PORTRAIT – Elle est apparue par surprise. Au festival de Radio-France à Montpellier en 2010, les mélomanes viennent entendre un opéra inouï en France : «Les Hauts de Hurlevent» de Bernard Herrmann, connu comme le compositeur des films d’Hitchcock. Marianne Crebassa n’y apparaît qu’au troisième acte pour jouer au piano une mélodie belle et triste. Puis elle se lève et, avec un port de tête de diva sûre d’elle, chante d’une voix ample et suave de mezzo. Pourtant elle n’a que 23 ans et vient à peine d’être admise à l’Atelier Lyrique de l’Opéra national de Paris. «Cette soirée a été pour moi un moment très particulier, raconte-t-elle. J’avais arrêté le piano depuis quelque temps et décidé que je ne ferais que du chant. Jouer à ce moment-là me réconciliait avec l’instrument. Je l’ai vécu comme un accomplissement.» Pour réussir cet exploit de jouer et de chanter – courant pour Véronique Sanson, moins pour une chanteuse lyrique – il fallait qu’elle se sente en confiance. A Montpellier elle est chez elle. Elle y a étudié le piano pendant 15 ans et le chant lyrique depuis ses 17 ans. C’est René Koering, le surintendant de la musique à Montpellier, qui a repéré son talent.

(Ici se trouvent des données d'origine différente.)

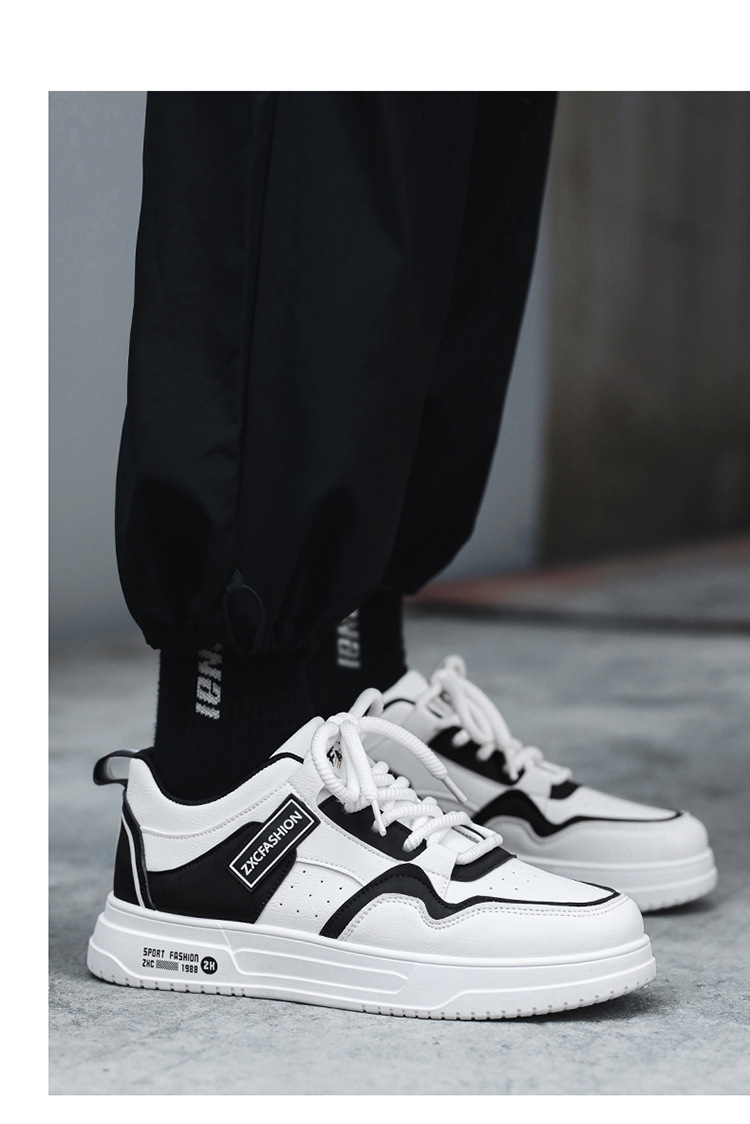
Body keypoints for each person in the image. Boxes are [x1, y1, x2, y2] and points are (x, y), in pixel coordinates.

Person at [87, 93, 714, 1019]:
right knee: (318, 125)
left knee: (459, 143)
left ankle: (356, 694)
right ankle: (224, 778)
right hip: (229, 705)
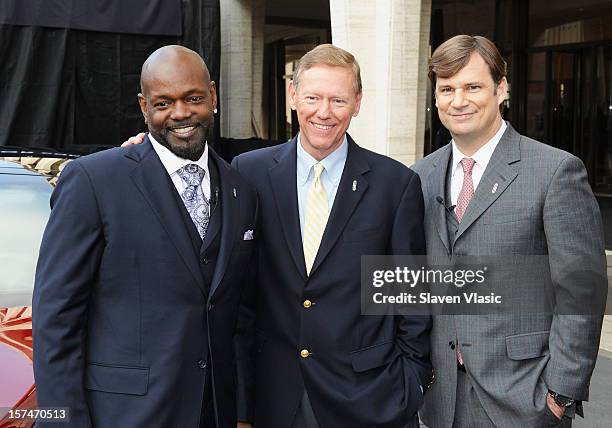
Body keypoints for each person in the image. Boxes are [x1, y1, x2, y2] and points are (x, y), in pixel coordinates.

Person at [32, 45, 258, 427]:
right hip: (122, 415)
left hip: (211, 413)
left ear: (214, 96)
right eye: (163, 103)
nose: (181, 113)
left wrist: (241, 412)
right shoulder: (94, 181)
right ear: (143, 107)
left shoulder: (241, 189)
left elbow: (240, 315)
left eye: (194, 98)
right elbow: (56, 317)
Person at [411, 35, 607, 427]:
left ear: (501, 89)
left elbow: (581, 289)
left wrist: (559, 394)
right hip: (439, 399)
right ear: (435, 98)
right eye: (447, 89)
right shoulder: (419, 176)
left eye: (472, 86)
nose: (458, 100)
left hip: (524, 400)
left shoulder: (554, 171)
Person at [232, 44, 432, 428]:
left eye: (338, 99)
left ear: (357, 103)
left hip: (369, 397)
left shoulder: (396, 184)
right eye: (312, 97)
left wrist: (411, 382)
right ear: (293, 96)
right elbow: (241, 296)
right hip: (273, 396)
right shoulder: (249, 173)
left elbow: (411, 298)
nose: (324, 112)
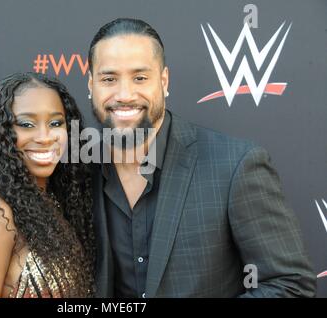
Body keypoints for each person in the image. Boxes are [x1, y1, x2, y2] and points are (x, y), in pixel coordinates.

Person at [87, 18, 316, 298]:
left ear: (164, 81)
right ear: (91, 85)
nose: (124, 94)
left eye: (140, 78)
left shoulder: (235, 165)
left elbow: (291, 283)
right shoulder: (76, 171)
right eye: (109, 79)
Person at [0, 72, 95, 297]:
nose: (45, 137)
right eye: (27, 124)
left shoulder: (49, 198)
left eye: (55, 122)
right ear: (1, 134)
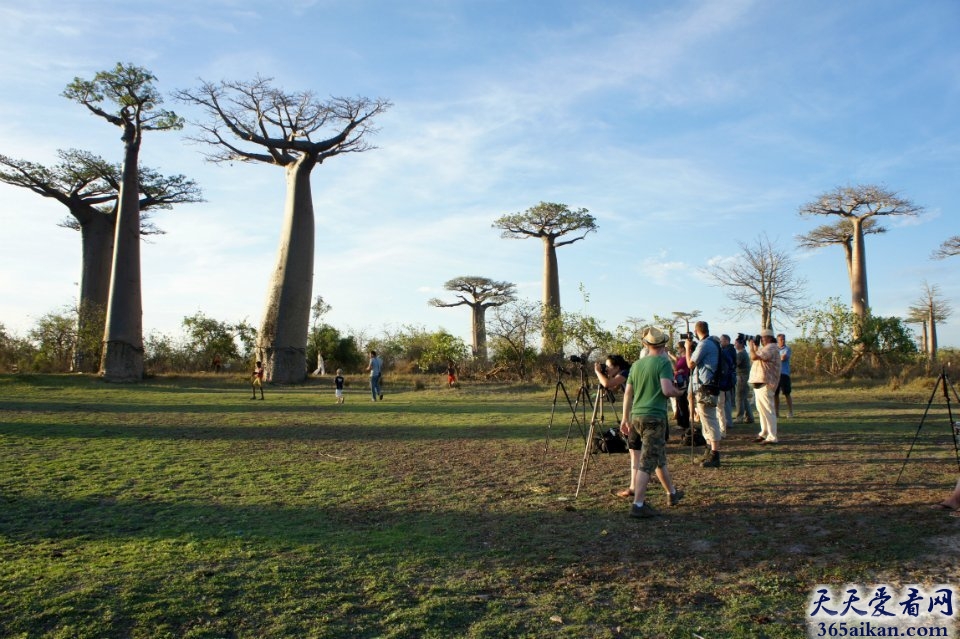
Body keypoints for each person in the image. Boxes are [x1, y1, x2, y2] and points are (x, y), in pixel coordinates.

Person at [620, 326, 685, 518]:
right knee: (647, 462)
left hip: (637, 417)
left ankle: (672, 494)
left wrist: (625, 417)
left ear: (645, 344)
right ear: (664, 344)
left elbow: (628, 393)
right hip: (654, 418)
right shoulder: (663, 363)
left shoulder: (636, 365)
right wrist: (679, 392)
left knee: (658, 458)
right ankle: (638, 505)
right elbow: (666, 390)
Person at [594, 354, 633, 498]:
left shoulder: (625, 373)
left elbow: (607, 385)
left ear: (617, 367)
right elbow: (614, 387)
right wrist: (605, 376)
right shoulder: (622, 373)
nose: (607, 368)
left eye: (609, 366)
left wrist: (598, 372)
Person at [687, 321, 723, 468]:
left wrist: (688, 348)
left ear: (696, 331)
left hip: (706, 387)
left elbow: (690, 364)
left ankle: (715, 455)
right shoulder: (713, 343)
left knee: (709, 420)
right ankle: (709, 451)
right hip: (708, 385)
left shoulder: (704, 344)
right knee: (706, 420)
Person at [749, 329, 781, 444]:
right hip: (760, 383)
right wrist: (756, 348)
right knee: (762, 411)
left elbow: (753, 357)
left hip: (766, 383)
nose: (762, 339)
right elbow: (756, 357)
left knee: (768, 410)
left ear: (769, 338)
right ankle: (764, 432)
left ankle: (772, 436)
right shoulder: (766, 348)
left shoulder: (771, 347)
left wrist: (751, 346)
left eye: (763, 338)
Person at [717, 334, 736, 438]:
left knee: (722, 406)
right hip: (726, 382)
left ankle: (724, 427)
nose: (721, 342)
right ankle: (725, 425)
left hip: (723, 382)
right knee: (723, 405)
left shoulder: (725, 352)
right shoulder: (728, 351)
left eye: (722, 340)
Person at [734, 336, 754, 424]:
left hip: (741, 377)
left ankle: (739, 417)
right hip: (744, 377)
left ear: (741, 344)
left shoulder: (741, 354)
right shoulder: (743, 353)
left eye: (736, 343)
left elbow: (735, 364)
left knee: (739, 398)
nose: (735, 345)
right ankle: (749, 417)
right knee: (744, 398)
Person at [776, 333, 794, 419]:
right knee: (775, 394)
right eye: (781, 339)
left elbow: (783, 358)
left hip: (784, 374)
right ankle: (776, 413)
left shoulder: (787, 349)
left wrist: (774, 358)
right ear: (777, 340)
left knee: (787, 393)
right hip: (775, 374)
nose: (783, 341)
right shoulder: (774, 349)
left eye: (784, 339)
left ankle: (790, 412)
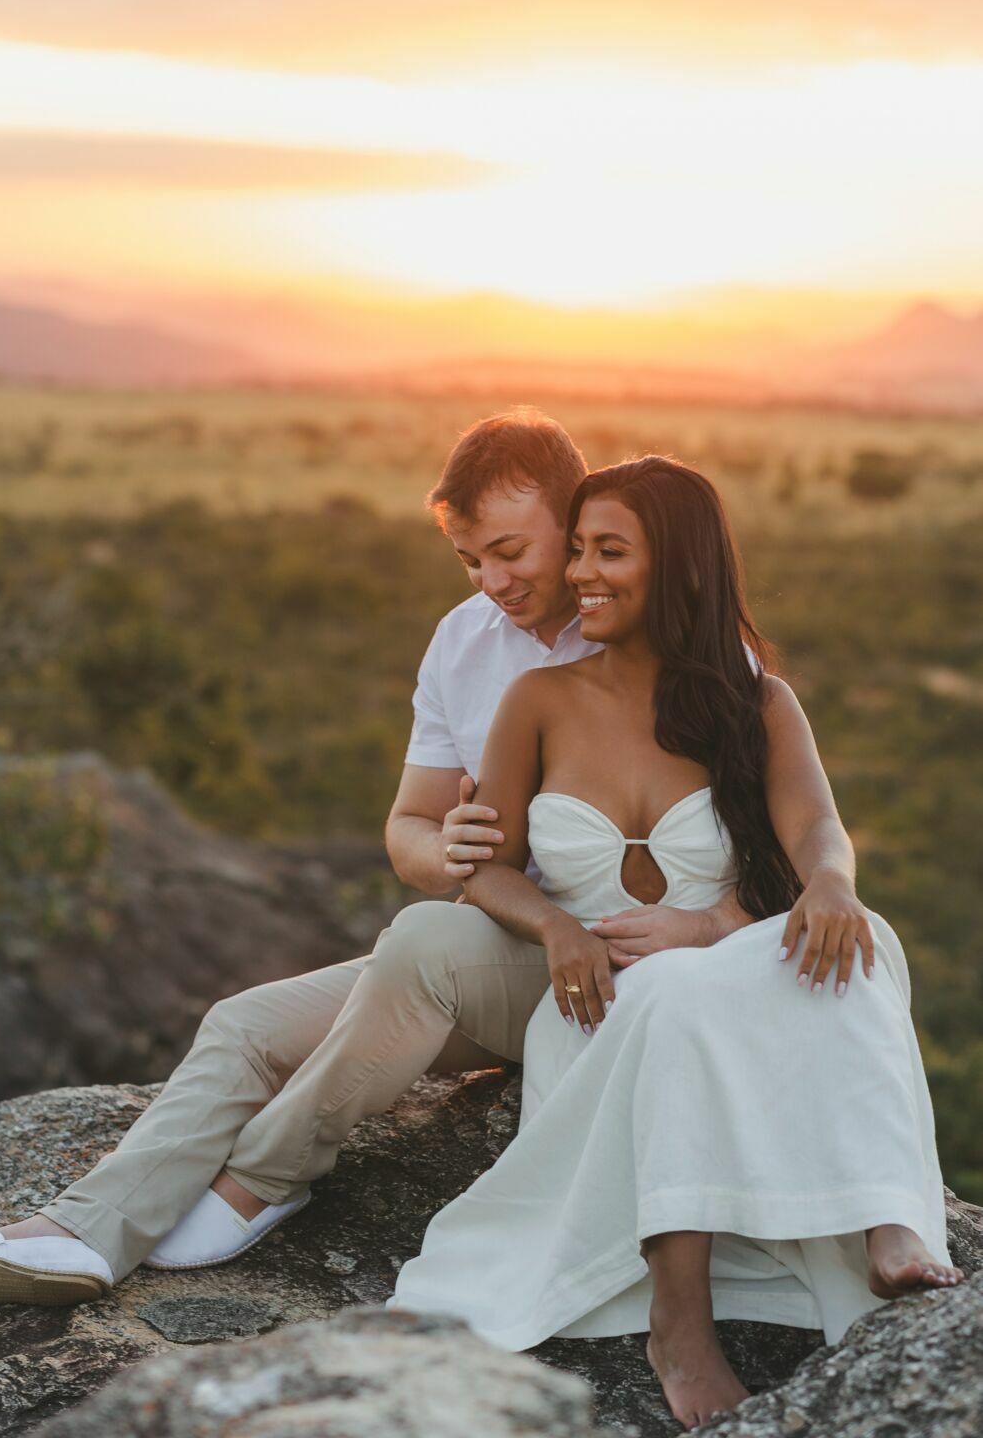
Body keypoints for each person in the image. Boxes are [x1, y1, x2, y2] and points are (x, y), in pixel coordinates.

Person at [0, 412, 751, 1310]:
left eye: (511, 552)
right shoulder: (462, 643)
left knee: (425, 942)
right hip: (484, 957)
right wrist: (449, 850)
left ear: (575, 521)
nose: (493, 582)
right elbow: (409, 830)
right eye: (470, 560)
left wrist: (710, 923)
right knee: (244, 1026)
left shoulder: (667, 645)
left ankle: (263, 1179)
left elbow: (755, 847)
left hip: (613, 970)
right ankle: (81, 1234)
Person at [389, 456, 961, 1432]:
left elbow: (816, 828)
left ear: (681, 568)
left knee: (862, 938)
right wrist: (557, 926)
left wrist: (827, 883)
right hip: (606, 1002)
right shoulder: (538, 700)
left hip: (726, 979)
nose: (581, 573)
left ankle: (888, 1216)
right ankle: (679, 1324)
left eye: (608, 552)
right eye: (577, 549)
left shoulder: (757, 702)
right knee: (672, 989)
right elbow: (484, 867)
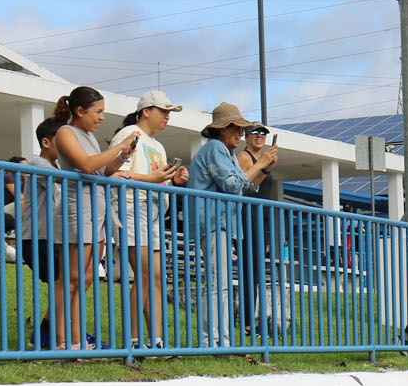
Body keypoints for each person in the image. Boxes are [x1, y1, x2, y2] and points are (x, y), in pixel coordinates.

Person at [53, 86, 139, 350]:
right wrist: (120, 146)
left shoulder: (89, 136)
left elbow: (102, 169)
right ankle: (61, 340)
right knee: (71, 278)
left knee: (87, 277)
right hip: (78, 212)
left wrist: (124, 155)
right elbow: (87, 165)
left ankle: (76, 340)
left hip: (97, 213)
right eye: (98, 111)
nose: (102, 117)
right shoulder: (65, 132)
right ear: (80, 111)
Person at [186, 101, 276, 348]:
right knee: (218, 284)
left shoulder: (223, 151)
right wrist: (258, 164)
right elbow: (232, 184)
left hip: (222, 225)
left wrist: (263, 170)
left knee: (221, 284)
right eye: (236, 127)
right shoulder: (215, 147)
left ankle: (220, 339)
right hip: (214, 224)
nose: (241, 133)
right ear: (222, 128)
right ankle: (213, 341)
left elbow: (246, 185)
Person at [110, 90, 189, 348]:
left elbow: (158, 180)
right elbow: (117, 174)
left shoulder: (158, 145)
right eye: (163, 111)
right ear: (146, 111)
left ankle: (155, 339)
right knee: (144, 273)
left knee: (155, 276)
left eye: (169, 112)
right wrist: (156, 180)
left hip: (153, 210)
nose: (167, 117)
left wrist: (173, 180)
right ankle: (133, 339)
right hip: (132, 206)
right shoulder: (128, 134)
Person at [17, 117, 67, 348]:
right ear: (46, 142)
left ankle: (47, 333)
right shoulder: (38, 164)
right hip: (36, 237)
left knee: (63, 283)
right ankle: (50, 335)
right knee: (62, 283)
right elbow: (64, 180)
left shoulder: (55, 167)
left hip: (50, 236)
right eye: (63, 141)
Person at [236, 123, 285, 339]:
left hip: (261, 219)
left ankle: (251, 320)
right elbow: (247, 184)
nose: (259, 136)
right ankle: (246, 322)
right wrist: (264, 167)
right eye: (255, 133)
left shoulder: (265, 158)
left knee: (257, 274)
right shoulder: (244, 157)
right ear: (246, 137)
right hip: (248, 217)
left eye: (263, 134)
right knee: (249, 273)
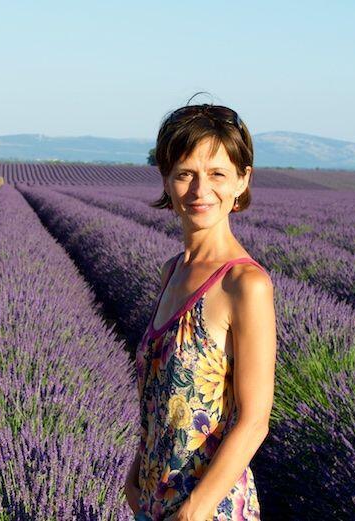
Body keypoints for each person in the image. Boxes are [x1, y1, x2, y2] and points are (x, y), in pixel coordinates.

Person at [124, 102, 276, 521]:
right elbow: (161, 395)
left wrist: (195, 509)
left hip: (209, 508)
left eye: (217, 174)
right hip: (155, 501)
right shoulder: (171, 271)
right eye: (185, 173)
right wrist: (135, 476)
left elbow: (254, 420)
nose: (199, 190)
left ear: (242, 181)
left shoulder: (245, 285)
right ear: (167, 180)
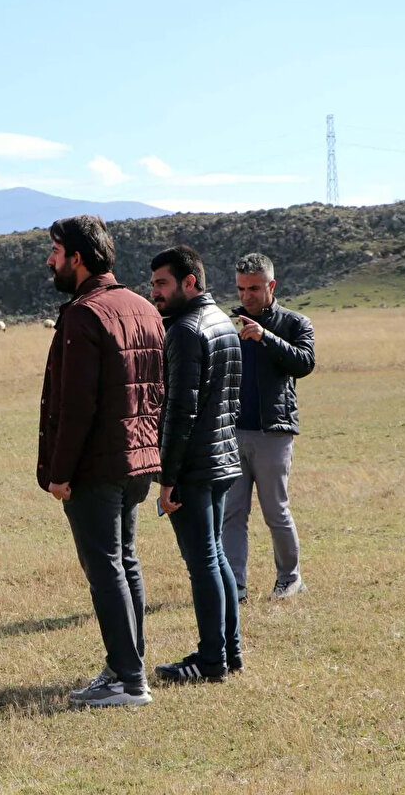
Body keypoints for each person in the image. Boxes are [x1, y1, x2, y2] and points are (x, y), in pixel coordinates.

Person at [37, 216, 165, 708]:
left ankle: (128, 681)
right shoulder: (143, 308)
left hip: (96, 464)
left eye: (55, 250)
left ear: (78, 257)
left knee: (105, 565)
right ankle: (126, 665)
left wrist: (60, 472)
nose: (50, 260)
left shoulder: (83, 315)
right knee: (125, 560)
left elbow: (76, 406)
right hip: (138, 458)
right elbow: (159, 392)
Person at [148, 245, 244, 683]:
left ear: (191, 282)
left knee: (203, 561)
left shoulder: (186, 331)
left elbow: (179, 412)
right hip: (222, 457)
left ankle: (210, 660)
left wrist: (168, 479)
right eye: (153, 285)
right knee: (216, 556)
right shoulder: (224, 322)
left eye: (163, 284)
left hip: (196, 465)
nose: (155, 293)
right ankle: (229, 651)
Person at [224, 253, 316, 602]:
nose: (246, 295)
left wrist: (265, 337)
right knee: (232, 513)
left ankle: (290, 579)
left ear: (271, 286)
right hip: (234, 432)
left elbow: (305, 362)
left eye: (254, 288)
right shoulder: (229, 325)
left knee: (275, 510)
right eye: (241, 288)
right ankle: (235, 586)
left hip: (274, 432)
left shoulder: (295, 323)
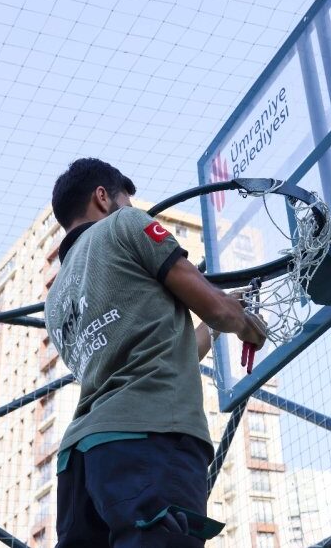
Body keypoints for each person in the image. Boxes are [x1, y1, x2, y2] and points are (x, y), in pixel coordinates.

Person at [44, 158, 267, 547]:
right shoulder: (125, 224)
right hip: (149, 439)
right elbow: (214, 305)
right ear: (102, 197)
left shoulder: (55, 300)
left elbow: (156, 354)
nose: (130, 207)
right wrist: (247, 325)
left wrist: (214, 329)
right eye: (125, 199)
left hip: (80, 463)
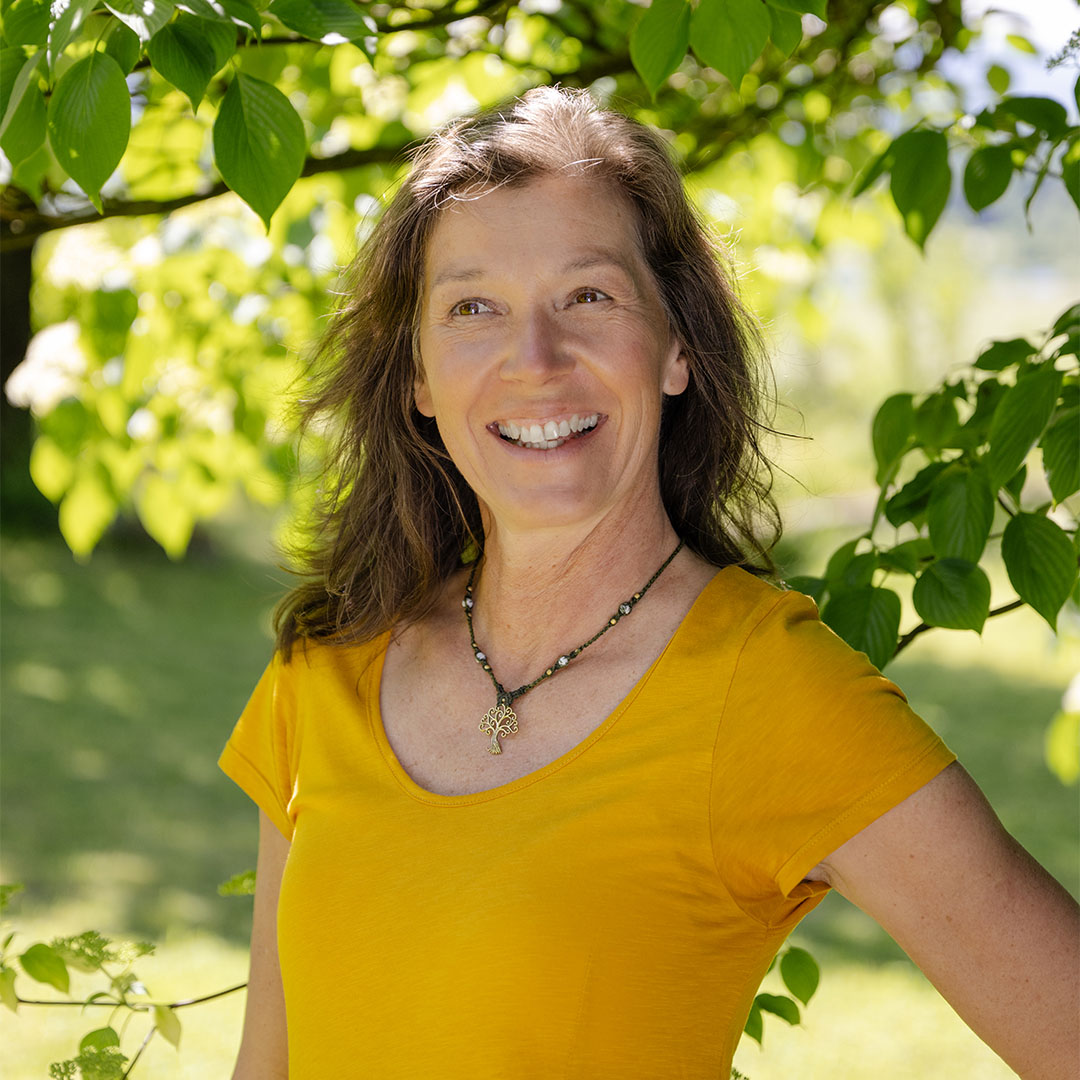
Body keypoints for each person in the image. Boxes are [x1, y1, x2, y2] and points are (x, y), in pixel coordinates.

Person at [219, 87, 1079, 1079]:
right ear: (416, 378)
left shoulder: (770, 694)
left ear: (676, 347)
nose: (533, 360)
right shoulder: (328, 666)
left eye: (588, 296)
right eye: (472, 308)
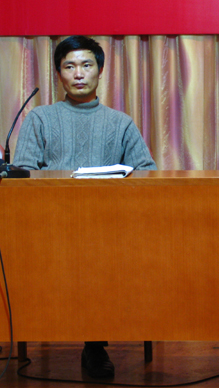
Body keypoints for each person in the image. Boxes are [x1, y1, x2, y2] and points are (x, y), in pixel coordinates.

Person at [14, 35, 157, 379]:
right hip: (50, 224)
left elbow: (147, 173)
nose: (79, 74)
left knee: (99, 251)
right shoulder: (39, 118)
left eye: (86, 65)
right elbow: (23, 174)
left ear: (100, 71)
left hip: (108, 225)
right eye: (69, 66)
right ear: (58, 74)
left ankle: (95, 344)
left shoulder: (120, 122)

Elle y revient en juillet dans une autre re-découverte lyrique : «La Magicienne» de Fromental Halévy, écrite en 1858. En version concert… Dommage pour Marianne qui, depuis qu’elle a interprété l’Orphée de Gluck dans une mise en scène de Dominique Pitoiset, a eu «un gros coup de cœur pour le théâtre».

> Festival Radio-France Montpellier Languedoc Roussillon, le 11 juillet 2011.